ALICE report serves as warning that help is needed
One random, run of the mill breakdown — of a vehicle, a hot water heater or a furnace — could spell doom for too many Pennsylvanians, including thousands of households in the Valley, wobbling on the financial benefit cliff.
The United Way of Pennsylvania recently released the ALICE report — Asset-Limited, Income-Constrained, Employed — an initiative of the state’s United Ways to raise awareness of the challenges faced by working families. Just as important, the report is a call to action for organizations and individuals to mobilize and support strategies and policies.
According to the statewide report, 1.2 million Pennsylvania households earn more than the federal poverty level but not enough to pay for housing, food, transportation and child care on a consistent basis. Including households living below the federal poverty level, the number jumps to 1.8 million, or 37 percent, of Pennsylvania households.
Locally the numbers are similar: At least 37 percent of the households in each county are at or below the ALICE threshold. These are hard-working families, our neighbors, who are on the brink. The ALICE report serves as a reminder that many of our neighbors face daily challenges even when the car is running fine or the refrigerator is cold. Add in one slight mishap and real trouble can begin.

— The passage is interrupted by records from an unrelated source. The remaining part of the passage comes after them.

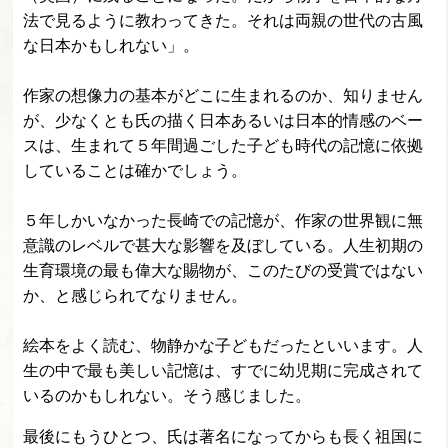
法で見るように教わってきた。それは両親の世代の古風
な日本かもしれない」。
作家の想像力の基本がどこに生まれるのか、知りません
が、少なくとも氏の描く日本あるいは日本的情感のベー
スは、生まれて５年間過ごした子ども時代の記憶に依拠
していることは確かでしょう。
５年しかいなかった長崎での記憶が、作家の世界観に無
意識のレベルで甚大な影響を及ぼしている。人生初期の
生育環境の最も偉大な賜物が、このたびの受賞ではない
か、と感じられてなりません。
絵本をよく読む、物静かな子どもだったといいます。人
生の中で最も美しい記憶は、すでに幼児期に完成されて
いるのかもしれない。そう感じました。
最後にもうひとつ、氏は著名になってからも長く祖国に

“ALICE represents a large portion of hard-working Pennsylvanians who are essential to the local and state economy,” said GSVUW CEO Joanne Troutman. “ALICE individuals are relied upon to be the backbones of corporations, offering their support on a daily basis. Understanding the struggles and needs of ALICE is crucial in achieving permanent financial stability.”
The United Way’s Local Vision Project, which seeks grants and promotes workforce development is a way the group can promote self-sufficiency and financial stability, one of the United Way’s Priorities for Impact.
“The biggest problem is these families do not qualify for services,” said Troutman. “The Local Vision Project is privately funded. It’s something that helps serve basic needs of families in crisis situations, such as the closure of Wood-Mode, or someone who has a heart attack or on maternity leave but has no shortterm disability or savings. How many of us can go without a paycheck or two?”
In the Valley, that number is smaller than most of us should be comfortable with. ALICE serves as a reminder that our neighbors are in need.